Exercise requirements –
Reproduce every one of the entries below word for word, keeping each line in its original order.

** Input material follows **

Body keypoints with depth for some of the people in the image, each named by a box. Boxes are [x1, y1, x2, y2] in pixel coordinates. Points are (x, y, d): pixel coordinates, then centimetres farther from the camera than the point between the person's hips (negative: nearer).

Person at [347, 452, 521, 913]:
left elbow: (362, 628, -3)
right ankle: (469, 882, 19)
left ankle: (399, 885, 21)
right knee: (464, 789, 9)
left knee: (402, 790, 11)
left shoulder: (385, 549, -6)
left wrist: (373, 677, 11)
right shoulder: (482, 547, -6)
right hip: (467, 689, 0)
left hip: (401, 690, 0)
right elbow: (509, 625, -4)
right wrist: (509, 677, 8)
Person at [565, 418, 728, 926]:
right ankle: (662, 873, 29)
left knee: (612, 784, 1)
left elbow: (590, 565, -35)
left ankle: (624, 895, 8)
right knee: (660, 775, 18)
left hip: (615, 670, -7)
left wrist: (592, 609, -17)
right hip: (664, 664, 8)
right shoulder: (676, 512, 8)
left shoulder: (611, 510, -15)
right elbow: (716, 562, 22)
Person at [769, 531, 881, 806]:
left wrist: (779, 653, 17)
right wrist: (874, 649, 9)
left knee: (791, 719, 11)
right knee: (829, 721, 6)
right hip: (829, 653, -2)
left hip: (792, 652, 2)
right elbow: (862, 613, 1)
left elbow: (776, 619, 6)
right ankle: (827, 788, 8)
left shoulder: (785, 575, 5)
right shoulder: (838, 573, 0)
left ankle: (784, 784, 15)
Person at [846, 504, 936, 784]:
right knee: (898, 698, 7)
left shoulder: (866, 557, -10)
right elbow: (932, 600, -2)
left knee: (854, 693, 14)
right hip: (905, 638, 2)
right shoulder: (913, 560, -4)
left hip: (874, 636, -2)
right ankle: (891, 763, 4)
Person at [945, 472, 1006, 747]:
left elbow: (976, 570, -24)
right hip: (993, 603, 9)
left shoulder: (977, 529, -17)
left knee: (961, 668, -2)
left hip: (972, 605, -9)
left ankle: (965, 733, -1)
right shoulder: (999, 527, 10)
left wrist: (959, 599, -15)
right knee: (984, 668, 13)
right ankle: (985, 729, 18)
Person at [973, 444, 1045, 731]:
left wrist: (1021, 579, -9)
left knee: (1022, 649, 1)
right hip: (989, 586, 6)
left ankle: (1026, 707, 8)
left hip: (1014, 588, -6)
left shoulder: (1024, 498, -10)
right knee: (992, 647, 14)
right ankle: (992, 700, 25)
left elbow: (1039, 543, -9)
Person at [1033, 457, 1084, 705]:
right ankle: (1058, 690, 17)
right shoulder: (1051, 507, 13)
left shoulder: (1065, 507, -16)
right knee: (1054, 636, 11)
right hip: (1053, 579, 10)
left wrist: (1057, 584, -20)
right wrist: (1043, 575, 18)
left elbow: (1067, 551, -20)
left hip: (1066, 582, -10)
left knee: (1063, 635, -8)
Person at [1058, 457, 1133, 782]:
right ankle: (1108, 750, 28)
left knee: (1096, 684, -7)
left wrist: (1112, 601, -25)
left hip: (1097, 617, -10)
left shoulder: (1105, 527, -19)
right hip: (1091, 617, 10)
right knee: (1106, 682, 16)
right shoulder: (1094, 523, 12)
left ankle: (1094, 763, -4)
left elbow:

** End of Input material **

Answer box –
Body keypoints with depth for some of the people in the image, each named by a box. Boxes are [x1, y1, x2, y2] in pixel coordinates. Points are (x, y, d): pixel coordinates, then centimetres farther from the camera than the point between the person's hips (negative: nearer).

Person at [347, 452, 521, 913]:
left elbow: (362, 628, -3)
right ankle: (469, 882, 19)
left ankle: (399, 885, 21)
right knee: (464, 789, 9)
left knee: (402, 790, 11)
left shoulder: (385, 549, -6)
left wrist: (373, 677, 11)
right shoulder: (482, 547, -6)
right hip: (467, 689, 0)
left hip: (401, 690, 0)
right elbow: (509, 625, -4)
right wrist: (509, 677, 8)
Person at [565, 418, 728, 926]:
right ankle: (662, 873, 29)
left knee: (612, 784, 1)
left elbow: (590, 565, -35)
left ankle: (624, 895, 8)
right knee: (660, 775, 18)
left hip: (615, 670, -7)
left wrist: (592, 609, -17)
right hip: (664, 664, 8)
right shoulder: (676, 512, 8)
left shoulder: (611, 510, -15)
right elbow: (716, 562, 22)
Person at [769, 531, 881, 806]:
left wrist: (779, 653, 17)
right wrist: (874, 649, 9)
left knee: (791, 719, 11)
right knee: (829, 721, 6)
right hip: (829, 653, -2)
left hip: (792, 652, 2)
right elbow: (862, 613, 1)
left elbow: (776, 619, 6)
right ankle: (827, 788, 8)
left shoulder: (785, 575, 5)
right shoulder: (838, 573, 0)
left ankle: (784, 784, 15)
Person at [846, 504, 936, 784]:
right knee: (898, 698, 7)
left shoulder: (866, 557, -10)
right elbow: (932, 600, -2)
left knee: (854, 693, 14)
right hip: (905, 638, 2)
right shoulder: (913, 560, -4)
left hip: (874, 636, -2)
right ankle: (891, 763, 4)
Person at [945, 472, 1006, 747]:
left elbow: (976, 570, -24)
right hip: (993, 603, 9)
left shoulder: (977, 529, -17)
left knee: (961, 668, -2)
left hip: (972, 605, -9)
left ankle: (965, 733, -1)
right shoulder: (999, 527, 10)
left wrist: (959, 599, -15)
right knee: (984, 668, 13)
right ankle: (985, 729, 18)
Person at [973, 444, 1045, 731]:
left wrist: (1021, 579, -9)
left knee: (1022, 649, 1)
right hip: (989, 586, 6)
left ankle: (1026, 707, 8)
left hip: (1014, 588, -6)
left shoulder: (1024, 498, -10)
right knee: (992, 647, 14)
right ankle: (992, 700, 25)
left elbow: (1039, 543, -9)
Person at [1033, 457, 1084, 705]:
right ankle: (1058, 690, 17)
right shoulder: (1051, 507, 13)
left shoulder: (1065, 507, -16)
right knee: (1054, 636, 11)
right hip: (1053, 579, 10)
left wrist: (1057, 584, -20)
right wrist: (1043, 575, 18)
left elbow: (1067, 551, -20)
left hip: (1066, 582, -10)
left knee: (1063, 635, -8)
Person at [1058, 457, 1133, 782]:
right ankle: (1108, 750, 28)
left knee: (1096, 684, -7)
left wrist: (1112, 601, -25)
left hip: (1097, 617, -10)
left shoulder: (1105, 527, -19)
right hip: (1091, 617, 10)
right knee: (1106, 682, 16)
right shoulder: (1094, 523, 12)
left ankle: (1094, 763, -4)
left elbow:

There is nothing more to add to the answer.